Entrepreneurs seek to provide markets with new value through innovation wherever they can identify an opportunity. Their vision is broad enough to include free market institutions such as contracting, where they identify new and better ways to expand the mutuality of value and better relationship models than those in the traditional legal approach.
Key Takeaways and Actionable Insights
Traditional contracting starts from an adversarial mindset.
Traditional contracts are written in anticipation of conflict. They aim to anticipate everything that can go wrong. Then they try to put every contingency in black-and-white. Clauses are inserted to give one party the upper hand over the other. This approach fosters negative behaviors that undermine the relationship and the contract itself. Often, little room is left for flexibility when conditions change in unexpected ways, leading to costly problems like litigation, mediation/arbitration, renegotiation, churn, and shading (withdrawal of effort by one party due to lack of trust).
A new form of contract called a relational contract aims to address the problem.
A relational contract approaches negotiation not from a transactional perspective but from a relational perspective: what are the best provisions to ensure a lasting and mutually beneficial relationship between the two contracting parties? Instead of focusing on how the value pie is divided between two parties, the shared goal is to maximize the total amount of value that can emerge from the partnership. There is a genuine good faith effort to align the two parties’ interests and to develop a fair and flexible framework to handle unexpected changes and events in the future.
The relational contract is designed to try to solve what economists call the hold-up problem.
Contracts refer to future events, and specifics (such as delivery times) can never be determined with certainty beforehand. The contract is said to be incomplete — not every contingency can be specified. The hold-up problem occurs when one party uses this situation to extract concessions from the other party, knowing that it would be costly for that party to change the arrangement.
Defense contractors, for example, are notorious for under-bidding costs and then adding to their revenue and profits via change orders. A contract may call for “best efforts” but this can never be defined specifically or completely.
The new approach is said to produce healthier and more sustainable partnerships.
In the article A New Approach To Contracts, the authors call for a “what’s in it for we” partnership mentality in contracting, where both parties have a vested interest in the other party’s success. Included relationship-building elements such as shared vision, guiding principles, and “robust governance structures” to keep the parties’ expectations and interests aligned.
Our guest, Steve Phelan, has written extensively about expectations management in negotiations, and concurs that contracts can perform as instruments of expectations management. However, they can’t be perfect, and the authors’ integration of trust-building mechanisms into contracts (e.g., regular scheduled trust-building meetings) seemed to him to be a bit artificial.

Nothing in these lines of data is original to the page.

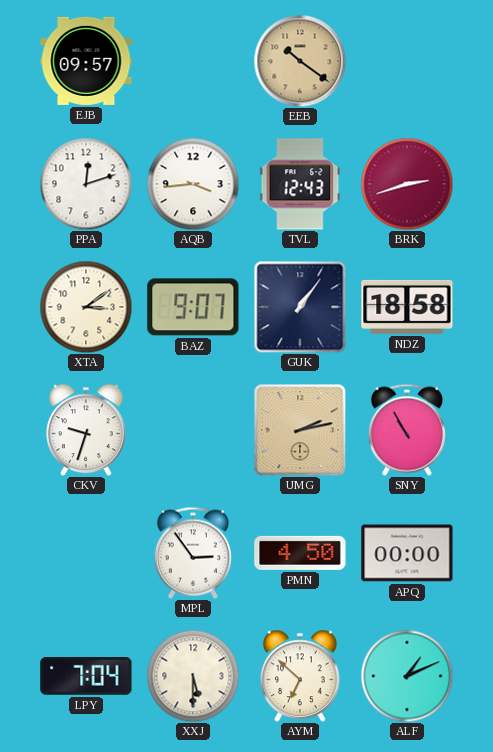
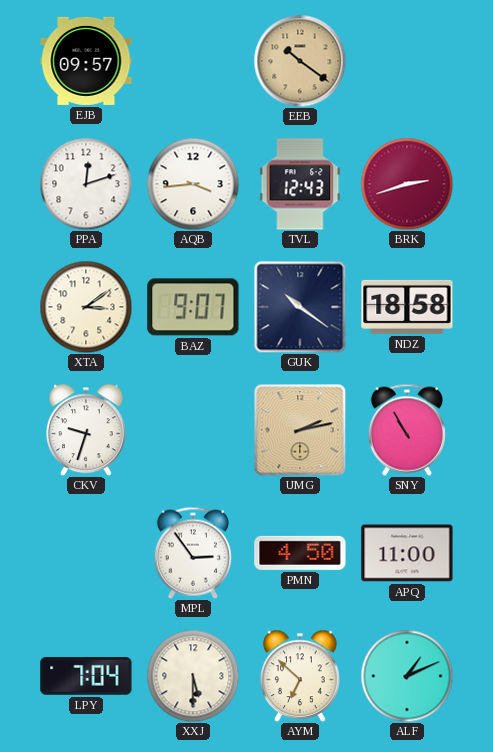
GUK: 1:06 -> 10:21
APQ: 00:00 -> 11:00
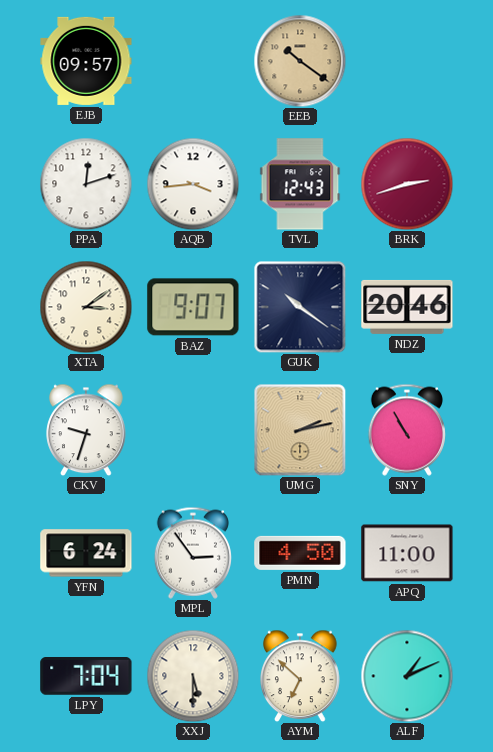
NDZ: 18:58 -> 20:46
YFN: none -> 6:24
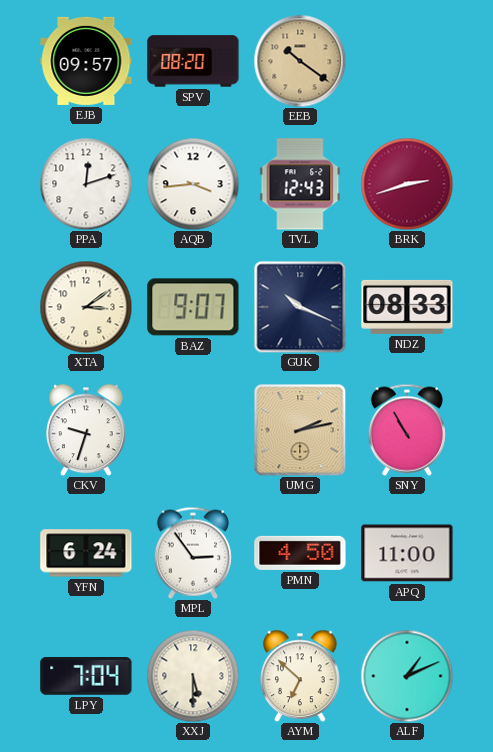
SPV: none -> 08:20
GUK: 10:21 -> 10:19
NDZ: 20:46 -> 08:33
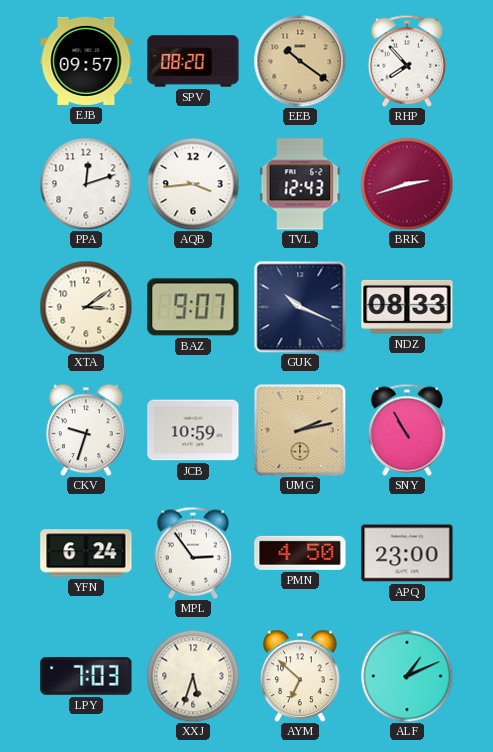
RHP: none -> 7:53
JCB: none -> 10:59
APQ: 11:00 -> 23:00
LPY: 7:04 -> 7:03
XXJ: 5:30 -> 5:33
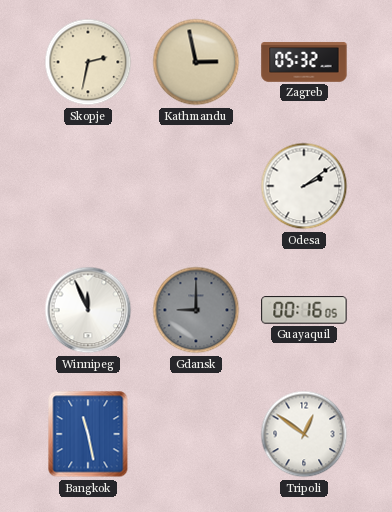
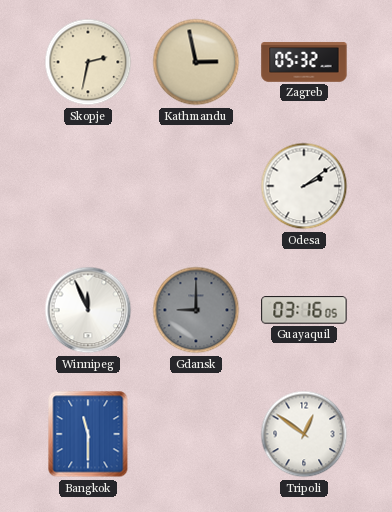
Guayaquil: 00:16 -> 03:16
Bangkok: 11:28 -> 11:30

A better approach is to focus on identifying good-faith actors — those who work hard to follow both the letter and the spirit of the agreement. As is always underlined by the “Think Austrian” approach, subjectivism (in this case good-faith actors) brings better business solutions than hard and fast rules and mechanisms regarding how to build contractual trust.
It’s important to get there by the best route, since trust lowers transaction costs.
The new approach to contracting extends to psychological contracts.
Psychological contracts are unwritten relationships in which an individual holds a belief in mutual obligations between themselves and another party. An often-cited example is an employment relationship. There may be a written employment contract but, beyond that, an employee may have tacit expectations about job security, personal development, recognition, promotion, growth, personal well-being and respect. If these are not met, they may withdraw effort. Employers are well-advised to empathize with the unwritten expectations of the psychological contract in order to optimize employee motivation.
A brand promise can be a similar psychological contract. Brand make overt promises regarding the benefits they claim to bring to users. In turn, users create their own expectations — as we always emphasize, value is subjective and customers engage in a value learning process when they interact with brands. Their subjectively-defined expectations undergo continuous change, especially as they make comparisons with alternative offers and alternative sources of satisfaction. It’s imperative for brand owners to monitor the evolution of customer-perceived mutual obligations. Customers hold a strong perception of how much consumption work they have to do to receive the benefits that the brand promised, and if the equation gets out of balance, they’ll withdraw their effort.